◆ Source text ◆
The building has 29 storeys. At 146 meters, a set-back top houses the top
floor with its high arched windows for personal offices as well as the water
tower.
The building was acquired in the 1980s by its present owners, by the
Lebanese Dalloul family.
Sister building
In 2002, plans for a sister building immediately to the west were
publicized. In a design by Gruzen Samton, a 23-storey glass tower would be
separated by a 15 cm gap—necessitated by the earthquake codes—bridged over
on every floor to double the original building's space. In October 2006, it
was announced that the annex property was being sold to Dubai-based
developer Istithmar, which also owns the adjacent 6 Times Square (formerly
the Knickerbocker Hotel). Isithmar's plans to build a hotel/condominium
building presumably signals an end for the office tower scheme, which had
been developed through architectural working drawings.

◆ Required action 1 ◆
Could you turn the records into a Markdown table with the columns Number and Record line, starting at the line containing "Submit a Comment" and ending at the line containing "Email Address"? Include both of those lines and leave out any blank lines.

(Transcribed page contents)

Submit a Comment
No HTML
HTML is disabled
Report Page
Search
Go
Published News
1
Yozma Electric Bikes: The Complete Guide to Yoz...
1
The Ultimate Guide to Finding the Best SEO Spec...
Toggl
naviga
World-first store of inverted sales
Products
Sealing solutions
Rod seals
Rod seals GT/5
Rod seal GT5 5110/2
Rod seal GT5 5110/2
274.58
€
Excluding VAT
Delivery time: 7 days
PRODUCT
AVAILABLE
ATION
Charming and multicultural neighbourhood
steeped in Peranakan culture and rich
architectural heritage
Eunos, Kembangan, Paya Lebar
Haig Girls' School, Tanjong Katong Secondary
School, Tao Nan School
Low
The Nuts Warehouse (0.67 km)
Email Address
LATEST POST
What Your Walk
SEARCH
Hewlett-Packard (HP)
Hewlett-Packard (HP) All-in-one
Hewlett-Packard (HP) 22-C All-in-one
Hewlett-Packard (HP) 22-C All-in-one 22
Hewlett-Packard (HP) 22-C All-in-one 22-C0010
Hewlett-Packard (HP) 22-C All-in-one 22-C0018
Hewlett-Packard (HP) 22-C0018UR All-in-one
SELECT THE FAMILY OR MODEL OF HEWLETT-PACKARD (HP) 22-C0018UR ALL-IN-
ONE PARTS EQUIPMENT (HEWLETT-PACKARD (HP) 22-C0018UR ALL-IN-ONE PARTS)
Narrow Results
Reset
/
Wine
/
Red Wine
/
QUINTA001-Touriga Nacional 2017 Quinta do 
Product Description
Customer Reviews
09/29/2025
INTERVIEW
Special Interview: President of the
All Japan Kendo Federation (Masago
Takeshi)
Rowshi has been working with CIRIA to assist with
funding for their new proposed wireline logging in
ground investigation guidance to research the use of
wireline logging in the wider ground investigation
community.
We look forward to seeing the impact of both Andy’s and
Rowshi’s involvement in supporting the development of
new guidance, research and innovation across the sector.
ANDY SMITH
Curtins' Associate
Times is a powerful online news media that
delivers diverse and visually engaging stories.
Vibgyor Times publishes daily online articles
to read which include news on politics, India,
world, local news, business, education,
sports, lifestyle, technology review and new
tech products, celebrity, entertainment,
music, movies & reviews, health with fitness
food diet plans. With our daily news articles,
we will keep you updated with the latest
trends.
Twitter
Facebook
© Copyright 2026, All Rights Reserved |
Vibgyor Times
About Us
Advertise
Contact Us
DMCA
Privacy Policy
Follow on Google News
...
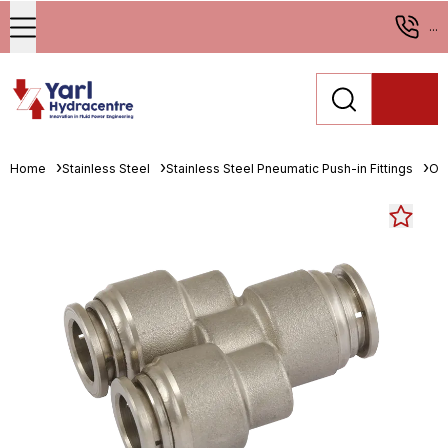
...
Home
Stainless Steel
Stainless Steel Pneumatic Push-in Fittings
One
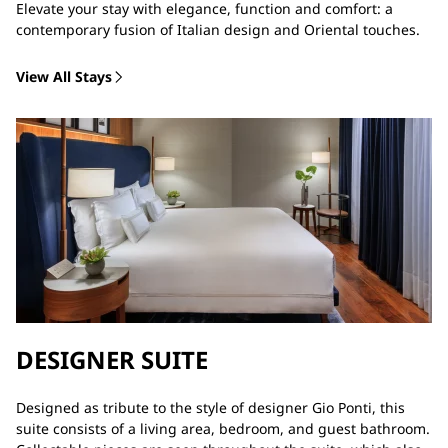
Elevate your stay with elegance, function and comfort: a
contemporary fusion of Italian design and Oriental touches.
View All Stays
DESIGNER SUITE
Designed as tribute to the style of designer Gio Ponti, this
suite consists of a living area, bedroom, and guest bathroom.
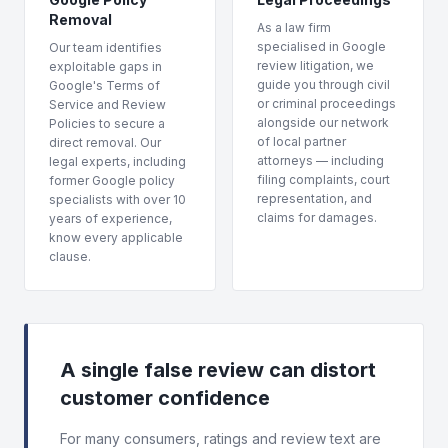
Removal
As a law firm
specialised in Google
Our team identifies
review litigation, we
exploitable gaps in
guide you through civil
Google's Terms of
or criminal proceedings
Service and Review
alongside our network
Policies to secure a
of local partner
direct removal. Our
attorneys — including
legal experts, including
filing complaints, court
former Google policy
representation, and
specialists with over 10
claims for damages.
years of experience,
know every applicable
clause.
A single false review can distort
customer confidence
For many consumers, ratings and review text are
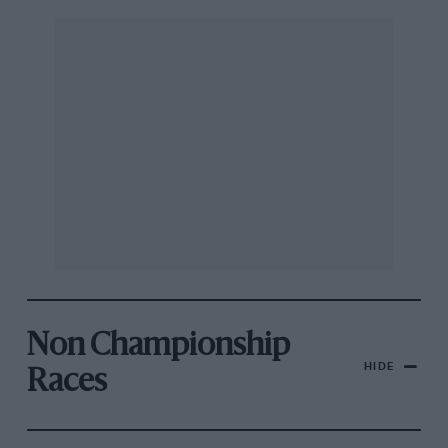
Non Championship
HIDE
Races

◆ Required action 2 ◆
In the passage about the building, what is the exact wording of the part that opens with the words "The building was" and closes with "architectural working drawings."? Repeat it word for word.

◆ Answer area 1 ◆
| Number | Record line |
|---|---|
| 1 | Submit a Comment |
| 2 | No HTML |
| 3 | HTML is disabled |
| 4 | Report Page |
| 5 | Search |
| 6 | Go |
| 7 | Published News |
| 8 | 1 |
| 9 | Yozma Electric Bikes: The Complete Guide to Yoz... |
| 10 | 1 |
| 11 | The Ultimate Guide to Finding the Best SEO Spec... |
| 12 | Toggl |
| 13 | naviga |
| 14 | World-first store of inverted sales |
| 15 | Products |
| 16 | Sealing solutions |
| 17 | Rod seals |
| 18 | Rod seals GT/5 |
| 19 | Rod seal GT5 5110/2 |
| 20 | Rod seal GT5 5110/2 |
| 21 | 274.58 |
| 22 | € |
| 23 | Excluding VAT |
| 24 | Delivery time: 7 days |
| 25 | PRODUCT |
| 26 | AVAILABLE |
| 27 | ATION |
| 28 | Charming and multicultural neighbourhood |
| 29 | steeped in Peranakan culture and rich |
| 30 | architectural heritage |
| 31 | Eunos, Kembangan, Paya Lebar |
| 32 | Haig Girls' School, Tanjong Katong Secondary |
| 33 | School, Tao Nan School |
| 34 | Low |
| 35 | The Nuts Warehouse (0.67 km) |
| 36 | Email Address |

◆ Answer area 2 ◆
The building was acquired in the 1980s by its present owners, by the
Lebanese Dalloul family.
Sister building
In 2002, plans for a sister building immediately to the west were
publicized. In a design by Gruzen Samton, a 23-storey glass tower would be
separated by a 15 cm gap—necessitated by the earthquake codes—bridged over
on every floor to double the original building's space. In October 2006, it
was announced that the annex property was being sold to Dubai-based
developer Istithmar, which also owns the adjacent 6 Times Square (formerly
the Knickerbocker Hotel). Isithmar's plans to build a hotel/condominium
building presumably signals an end for the office tower scheme, which had
been developed through architectural working drawings.